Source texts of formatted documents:

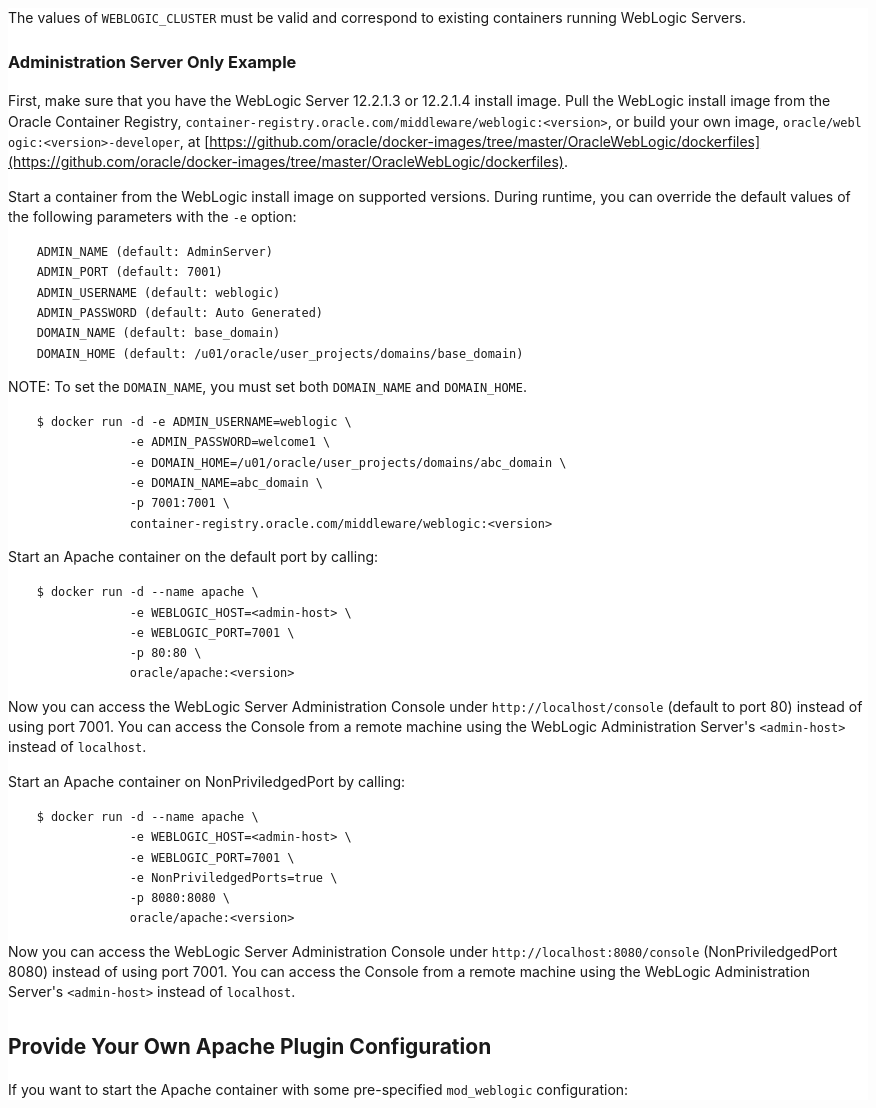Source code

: The values of `WEBLOGIC_CLUSTER` must be valid and correspond to existing containers running WebLogic Servers.

### Administration Server Only Example

First, make sure that you have the WebLogic Server 12.2.1.3 or 12.2.1.4 install image. Pull the WebLogic install image from the Oracle Container Registry, `container-registry.oracle.com/middleware/weblogic:<version>`, or build your own image, `oracle/weblogic:<version>-developer`, at [https://github.com/oracle/docker-images/tree/master/OracleWebLogic/dockerfiles](https://github.com/oracle/docker-images/tree/master/OracleWebLogic/dockerfiles).

Start a container from the WebLogic install image on supported versions. During runtime, you can override the default values of the following parameters with the `-e` option:

        ADMIN_NAME (default: AdminServer)
        ADMIN_PORT (default: 7001)
        ADMIN_USERNAME (default: weblogic)
        ADMIN_PASSWORD (default: Auto Generated)
        DOMAIN_NAME (default: base_domain)
        DOMAIN_HOME (default: /u01/oracle/user_projects/domains/base_domain)

NOTE: To set the `DOMAIN_NAME`, you must set both `DOMAIN_NAME` and `DOMAIN_HOME`.

        $ docker run -d -e ADMIN_USERNAME=weblogic \
                     -e ADMIN_PASSWORD=welcome1 \
                     -e DOMAIN_HOME=/u01/oracle/user_projects/domains/abc_domain \
                     -e DOMAIN_NAME=abc_domain \
                     -p 7001:7001 \
                     container-registry.oracle.com/middleware/weblogic:<version>

Start an Apache container on the default port by calling:

        $ docker run -d --name apache \
                     -e WEBLOGIC_HOST=<admin-host> \
                     -e WEBLOGIC_PORT=7001 \
                     -p 80:80 \
                     oracle/apache:<version>

Now you can access the WebLogic Server Administration Console under `http://localhost/console` (default to port 80) instead of using port 7001. You can access the Console from a remote machine using the WebLogic Administration Server's `<admin-host>` instead of `localhost`.

Start an Apache container on NonPriviledgedPort by calling:

        $ docker run -d --name apache \
                     -e WEBLOGIC_HOST=<admin-host> \
                     -e WEBLOGIC_PORT=7001 \
                     -e NonPriviledgedPorts=true \
                     -p 8080:8080 \
                     oracle/apache:<version>


Now you can access the WebLogic Server Administration Console under `http://localhost:8080/console` (NonPriviledgedPort 8080) instead of using port 7001. You can access the Console from a remote machine using the WebLogic Administration Server's `<admin-host>` instead of `localhost`.

## Provide Your Own Apache Plugin Configuration
If you want to start the Apache container with some pre-specified `mod_weblogic` configuration:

● **What you are asked to do**:
Give the preceding data back exactly, minus every picture.

● **Response to this task**:
Source code

: The values of `WEBLOGIC_CLUSTER` must be valid and correspond to existing containers running WebLogic Servers.

### Administration Server Only Example

First, make sure that you have the WebLogic Server 12.2.1.3 or 12.2.1.4 install image. Pull the WebLogic install image from the Oracle Container Registry, `container-registry.oracle.com/middleware/weblogic:<version>`, or build your own image, `oracle/weblogic:<version>-developer`, at [https://github.com/oracle/docker-images/tree/master/OracleWebLogic/dockerfiles](https://github.com/oracle/docker-images/tree/master/OracleWebLogic/dockerfiles).

Start a container from the WebLogic install image on supported versions. During runtime, you can override the default values of the following parameters with the `-e` option:

        ADMIN_NAME (default: AdminServer)
        ADMIN_PORT (default: 7001)
        ADMIN_USERNAME (default: weblogic)
        ADMIN_PASSWORD (default: Auto Generated)
        DOMAIN_NAME (default: base_domain)
        DOMAIN_HOME (default: /u01/oracle/user_projects/domains/base_domain)

NOTE: To set the `DOMAIN_NAME`, you must set both `DOMAIN_NAME` and `DOMAIN_HOME`.

        $ docker run -d -e ADMIN_USERNAME=weblogic \
                     -e ADMIN_PASSWORD=welcome1 \
                     -e DOMAIN_HOME=/u01/oracle/user_projects/domains/abc_domain \
                     -e DOMAIN_NAME=abc_domain \
                     -p 7001:7001 \
                     container-registry.oracle.com/middleware/weblogic:<version>

Start an Apache container on the default port by calling:

        $ docker run -d --name apache \
                     -e WEBLOGIC_HOST=<admin-host> \
                     -e WEBLOGIC_PORT=7001 \
                     -p 80:80 \
                     oracle/apache:<version>

Now you can access the WebLogic Server Administration Console under `http://localhost/console` (default to port 80) instead of using port 7001. You can access the Console from a remote machine using the WebLogic Administration Server's `<admin-host>` instead of `localhost`.

Start an Apache container on NonPriviledgedPort by calling:

        $ docker run -d --name apache \
                     -e WEBLOGIC_HOST=<admin-host> \
                     -e WEBLOGIC_PORT=7001 \
                     -e NonPriviledgedPorts=true \
                     -p 8080:8080 \
                     oracle/apache:<version>


Now you can access the WebLogic Server Administration Console under `http://localhost:8080/console` (NonPriviledgedPort 8080) instead of using port 7001. You can access the Console from a remote machine using the WebLogic Administration Server's `<admin-host>` instead of `localhost`.

## Provide Your Own Apache Plugin Configuration
If you want to start the Apache container with some pre-specified `mod_weblogic` configuration:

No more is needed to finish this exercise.